This article describes how to process identity documents automatically using myBiros. Specifically, how to manage data extraction. This service can be useful in many application scenarios, such as customer onboarding. In this case, the automatic processing of identity documents can simplify the customer’s registration process.
Use case description
Identity documents (identity card, passport, driver’s license, health card) are classified as structured documents. This is why identity documents can be processed with traditional solutions based on rules and templates applied to the output of an OCR engine.
However, for this type of document, there are a number of complications that do not allow conventional solutions to completely automate the use case. This is due to:
- Document acquisition is not always guided. This can result in low-quality, rotated documents that are hard to read. As a result, rules-based approaches cannot be used to resolve the use case in question;
- Even if a single identity document is easy to interpret, every nation has at least one identity document. If we think of a world-wide use case, we are talking about hundreds of different documents. To adopt traditional solutions, each document needs a different set of rules and templates;
- Documents change format over time, necessitating additional rules and templates.
Deep learning techniques can be used to solve the problems, eliminating the need to create rules and templates. See how myBiros does it.
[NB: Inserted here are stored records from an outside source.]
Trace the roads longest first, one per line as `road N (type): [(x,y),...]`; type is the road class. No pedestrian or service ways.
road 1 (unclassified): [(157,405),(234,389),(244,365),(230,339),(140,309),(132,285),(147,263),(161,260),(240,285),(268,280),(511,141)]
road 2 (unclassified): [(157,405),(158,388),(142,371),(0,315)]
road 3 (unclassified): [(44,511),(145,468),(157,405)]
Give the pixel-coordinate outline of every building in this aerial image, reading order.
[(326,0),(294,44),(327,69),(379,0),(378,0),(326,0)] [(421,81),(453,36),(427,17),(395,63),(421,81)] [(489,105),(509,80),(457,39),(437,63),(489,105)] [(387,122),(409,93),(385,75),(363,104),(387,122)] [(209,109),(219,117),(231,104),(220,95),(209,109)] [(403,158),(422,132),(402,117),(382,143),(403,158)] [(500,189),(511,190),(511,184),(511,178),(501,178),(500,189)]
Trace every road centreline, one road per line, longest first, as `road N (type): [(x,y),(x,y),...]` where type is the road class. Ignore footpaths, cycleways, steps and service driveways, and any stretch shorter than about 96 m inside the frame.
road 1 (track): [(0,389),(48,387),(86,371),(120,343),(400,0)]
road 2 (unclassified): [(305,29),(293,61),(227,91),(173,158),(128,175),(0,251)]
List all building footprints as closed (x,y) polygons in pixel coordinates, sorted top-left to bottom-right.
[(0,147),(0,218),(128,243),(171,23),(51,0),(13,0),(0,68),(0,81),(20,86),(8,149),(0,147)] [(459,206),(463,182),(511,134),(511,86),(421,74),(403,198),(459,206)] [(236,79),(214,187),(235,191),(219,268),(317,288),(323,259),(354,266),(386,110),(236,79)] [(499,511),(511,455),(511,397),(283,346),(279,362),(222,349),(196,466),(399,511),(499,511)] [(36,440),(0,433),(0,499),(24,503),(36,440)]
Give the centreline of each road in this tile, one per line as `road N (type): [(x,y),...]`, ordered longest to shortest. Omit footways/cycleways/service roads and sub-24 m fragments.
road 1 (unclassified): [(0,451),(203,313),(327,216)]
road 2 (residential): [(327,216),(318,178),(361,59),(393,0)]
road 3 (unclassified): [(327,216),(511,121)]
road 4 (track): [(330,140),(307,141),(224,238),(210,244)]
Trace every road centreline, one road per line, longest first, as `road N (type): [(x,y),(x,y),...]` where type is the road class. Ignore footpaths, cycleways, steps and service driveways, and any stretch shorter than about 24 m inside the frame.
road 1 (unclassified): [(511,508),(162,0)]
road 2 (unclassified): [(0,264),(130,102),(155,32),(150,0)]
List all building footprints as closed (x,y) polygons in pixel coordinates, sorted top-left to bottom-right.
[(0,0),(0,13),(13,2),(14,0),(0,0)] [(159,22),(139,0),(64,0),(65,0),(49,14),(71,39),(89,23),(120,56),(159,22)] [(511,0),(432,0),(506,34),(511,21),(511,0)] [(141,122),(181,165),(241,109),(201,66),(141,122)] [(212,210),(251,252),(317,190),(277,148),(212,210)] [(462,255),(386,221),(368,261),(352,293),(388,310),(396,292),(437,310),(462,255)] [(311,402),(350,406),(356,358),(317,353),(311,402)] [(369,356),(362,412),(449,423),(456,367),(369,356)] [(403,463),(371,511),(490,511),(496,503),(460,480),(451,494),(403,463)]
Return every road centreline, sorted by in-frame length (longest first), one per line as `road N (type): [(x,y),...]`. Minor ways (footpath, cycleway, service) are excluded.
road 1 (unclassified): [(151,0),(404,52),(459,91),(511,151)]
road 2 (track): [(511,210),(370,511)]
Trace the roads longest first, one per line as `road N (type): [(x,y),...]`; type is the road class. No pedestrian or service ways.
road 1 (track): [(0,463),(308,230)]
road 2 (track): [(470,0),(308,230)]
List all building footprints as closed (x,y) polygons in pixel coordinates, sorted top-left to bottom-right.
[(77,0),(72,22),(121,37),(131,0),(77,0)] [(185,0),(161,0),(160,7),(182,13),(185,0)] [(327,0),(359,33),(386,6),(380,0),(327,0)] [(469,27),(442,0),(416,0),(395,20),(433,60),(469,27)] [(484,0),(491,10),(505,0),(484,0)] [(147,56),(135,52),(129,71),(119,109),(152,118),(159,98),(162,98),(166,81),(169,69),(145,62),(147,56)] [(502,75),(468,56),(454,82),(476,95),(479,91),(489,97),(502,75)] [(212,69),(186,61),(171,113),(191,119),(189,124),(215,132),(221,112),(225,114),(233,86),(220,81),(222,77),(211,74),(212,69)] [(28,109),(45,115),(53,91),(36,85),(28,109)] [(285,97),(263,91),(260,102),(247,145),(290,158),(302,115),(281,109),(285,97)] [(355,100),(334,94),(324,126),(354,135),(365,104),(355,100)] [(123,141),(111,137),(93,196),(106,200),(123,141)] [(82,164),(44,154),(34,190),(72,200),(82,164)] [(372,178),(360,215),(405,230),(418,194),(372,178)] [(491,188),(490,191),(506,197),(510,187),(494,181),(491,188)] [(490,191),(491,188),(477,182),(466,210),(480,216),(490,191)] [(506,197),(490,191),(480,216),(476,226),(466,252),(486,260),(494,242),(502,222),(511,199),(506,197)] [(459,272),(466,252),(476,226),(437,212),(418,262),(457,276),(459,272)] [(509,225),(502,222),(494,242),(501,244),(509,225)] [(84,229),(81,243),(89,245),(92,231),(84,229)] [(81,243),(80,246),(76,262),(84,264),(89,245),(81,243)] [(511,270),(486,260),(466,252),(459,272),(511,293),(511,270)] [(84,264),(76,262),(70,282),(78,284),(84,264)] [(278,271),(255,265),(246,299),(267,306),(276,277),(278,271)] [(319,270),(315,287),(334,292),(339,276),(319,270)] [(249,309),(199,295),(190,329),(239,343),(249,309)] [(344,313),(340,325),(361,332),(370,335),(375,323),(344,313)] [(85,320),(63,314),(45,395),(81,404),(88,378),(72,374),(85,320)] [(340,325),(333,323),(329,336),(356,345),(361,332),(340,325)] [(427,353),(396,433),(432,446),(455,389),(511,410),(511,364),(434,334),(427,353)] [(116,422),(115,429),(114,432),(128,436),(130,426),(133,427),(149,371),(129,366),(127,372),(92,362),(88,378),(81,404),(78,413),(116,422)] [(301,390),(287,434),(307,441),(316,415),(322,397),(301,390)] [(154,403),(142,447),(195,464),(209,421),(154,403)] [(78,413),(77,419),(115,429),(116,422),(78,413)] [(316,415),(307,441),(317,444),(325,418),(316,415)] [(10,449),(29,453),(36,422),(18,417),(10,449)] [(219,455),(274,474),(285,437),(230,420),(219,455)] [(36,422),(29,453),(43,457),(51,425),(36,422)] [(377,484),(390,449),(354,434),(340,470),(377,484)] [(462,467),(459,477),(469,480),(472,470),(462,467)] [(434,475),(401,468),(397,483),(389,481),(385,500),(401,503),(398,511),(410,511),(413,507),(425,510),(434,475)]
The article focuses on the use case of the Italian identity card.
Build a use case with myBiros
Through the deep learning techniques used by myBiros, the need for rules and templates can be avoided using a data-driven approach. As part of its technological solution, MyBiros does not only analyze the position of the field to extract information, but also its semantics, its geometry and its layout.
It is quite easy to create a use case with myBiros and consists of the following steps:
- Collection of documents;
- Data annotation;
- Service release and performance test.
Collection of documents
The first step is the collection of a small sample of reference documents: 10 Italian IDs. Documents must be collected because AI algorithms learn from training data.
During the annotation stage, it is possible to generate training data. Thanks to the myBiros no code interface, you can specify interesting information by simply clicking on the data you want to extract. In addition, myBiros Artificial Intelligence attempts to suggest information of interest to extract, thus accelerating the process.
At this point, the algorithm draws on information prepared during the annotation phase.This stage is fully automatic and within a few hours you will get the new trained model. During the training, with myBiros it is possible a double choice: train the AI algorithm from scratch or choose one of the preconfigured models to speed up training and increase accuracy.
During this step, the model evaluation parameters can be observed with respect to the accuracy of the extracted data.
Service release and performance test
At the end of the training, the service can be tested via a simple interface that lets you see the results. This allows us to evaluate the performance of the model.The interface releases the new API for the created use case, showing a few examples of possible integration.
Results and benefits
The result is an artificial intelligence model that can understand the relevant information specified in the training phase.Everything is encapsulated in a remote API.
The benefits of setting up a case for extracting data from documents are:
- errors reduction;
- eliminating repetitive and alienating activities;
- time and cost savings;
- more accurate and reliable data;
- lean processes